**TASK STATEMENT**
Rewrite the lines from the one containing "fue elegido como" to the one containing "27 de mayo de 2019", replacing "Campus" with "Campamento" and leaving everything else unchanged.

**DATA FOR THIS TASK**
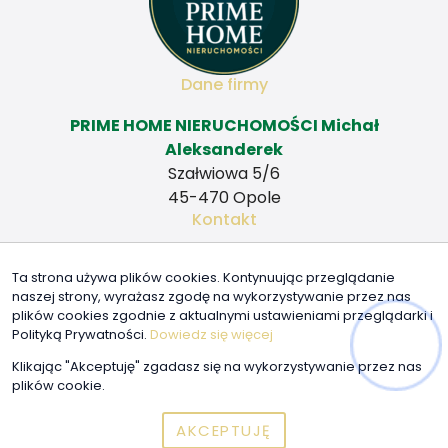
Dane firmy
PRIME HOME NIERUCHOMOŚCI Michał
Aleksanderek
Szałwiowa 5/6
45-470 Opole
Kontakt
biuro@primehome-nieruchomosci.pl
Ta strona używa plików cookies. Kontynuując przeglądanie
+48 509 509 114
naszej strony, wyrażasz zgodę na wykorzystywanie przez nas
Znajdziesz nas tu
plików cookies zgodnie z aktualnymi ustawieniami przeglądarki i
Polityką Prywatności.
Dowiedz się więcej
Klikając "Akceptuję" zgadasz się na wykorzystywanie przez nas
plików cookie.
AKCEPTUJĘ
© 2026 Wszystkie prawa zastrzeżone | Program dla biur
nieruchomości - asaricrm.com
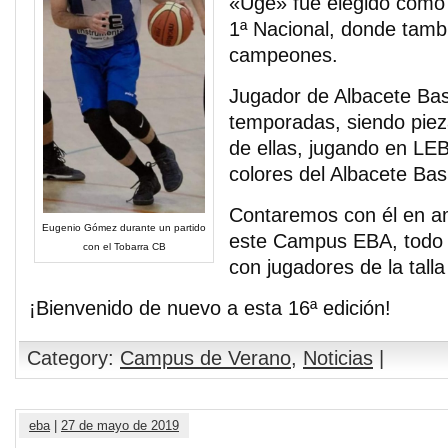
«Uge» fue elegido como
1ª Nacional, donde tamb
campeones.
Jugador de Albacete Ba
temporadas, siendo pie
de ellas, jugando en LEB
colores del Albacete Bas
Contaremos con él en a
Eugenio Gómez durante un partido
este Campus EBA, todo u
con el Tobarra CB
con jugadores de la tall
¡Bienvenido de nuevo a esta 16ª edición!
Category:
Campus de Verano
,
Noticias
|
eba
|
27 de mayo de 2019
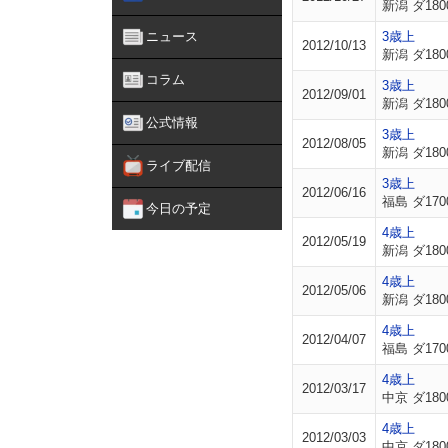
新潟 ダ180
ニュース
3歳上
2012/10/13
新潟 ダ180
コラム
3歳上
2012/09/01
新潟 ダ180
公式情報
3歳上
2012/08/05
新潟 ダ180
ライブ配信
3歳上
2012/06/16
福島 ダ170
今日の予定
4歳上
2012/05/19
新潟 ダ180
4歳上
2012/05/06
新潟 ダ180
4歳上
2012/04/07
福島 ダ170
4歳上
2012/03/17
中京 ダ180
4歳上
2012/03/03
中京 ダ180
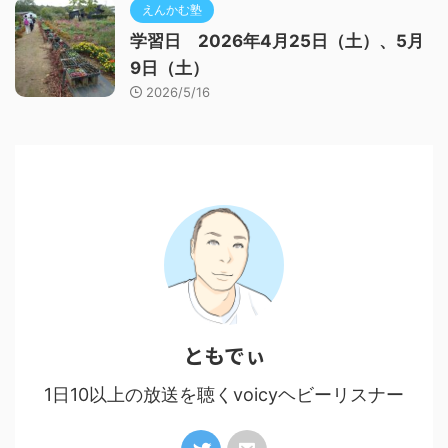
えんかむ塾
学習日 2026年4月25日（土）、5月
9日（土）
2026/5/16
ともでぃ
1日10以上の放送を聴くvoicyヘビーリスナー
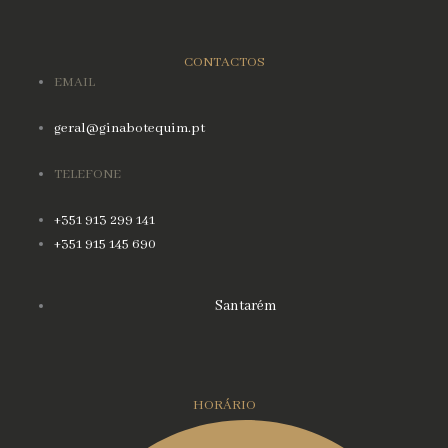
CONTACTOS
EMAIL
geral@ginabotequim.pt
TELEFONE
+351 913 299 141
+351 915 145 690
Santarém
HORÁRIO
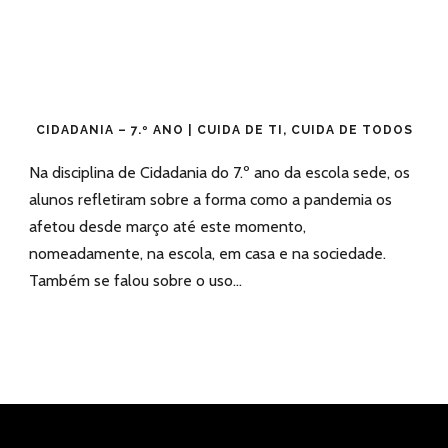
CIDADANIA – 7.º ANO | CUIDA DE TI, CUIDA DE TODOS
Na disciplina de Cidadania do 7.º ano da escola sede, os
alunos refletiram sobre a forma como a pandemia os
afetou desde março até este momento,
nomeadamente, na escola, em casa e na sociedade.
Também se falou sobre o uso...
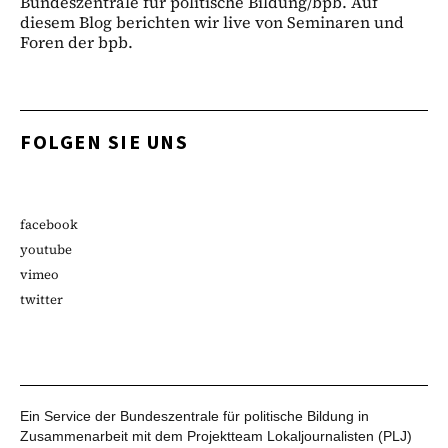
Bundeszentrale für politische Bildung/bpb. Auf
diesem Blog berichten wir live von Seminaren und
Foren der bpb.
FOLGEN SIE UNS
facebook
youtube
vimeo
twitter
Ein Service der Bundeszentrale für politische Bildung in
Zusammenarbeit mit dem Projektteam Lokaljournalisten (PLJ)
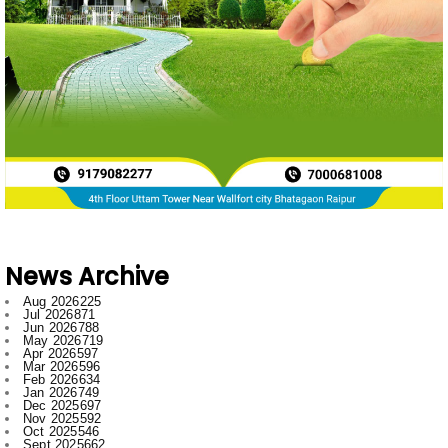
News Archive
Aug 2026
225
Jul 2026
871
Jun 2026
788
May 2026
719
Apr 2026
597
Mar 2026
596
Feb 2026
634
Jan 2026
749
Dec 2025
697
Nov 2025
592
Oct 2025
546
Sept 2025
662
Aug 2025
669
Jul 2025
776
Jun 2025
958
May 2025
996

**EXERCISE OUTPUT**
«Uge» fue elegido como
1ª Nacional, donde tamb
campeones.
Jugador de Albacete Ba
temporadas, siendo pie
de ellas, jugando en LEB
colores del Albacete Bas
Contaremos con él en a
Eugenio Gómez durante un partido
este Campamento EBA, todo u
con el Tobarra CB
con jugadores de la tall
¡Bienvenido de nuevo a esta 16ª edición!
Category:
Campamento de Verano
,
Noticias
|
eba
|
27 de mayo de 2019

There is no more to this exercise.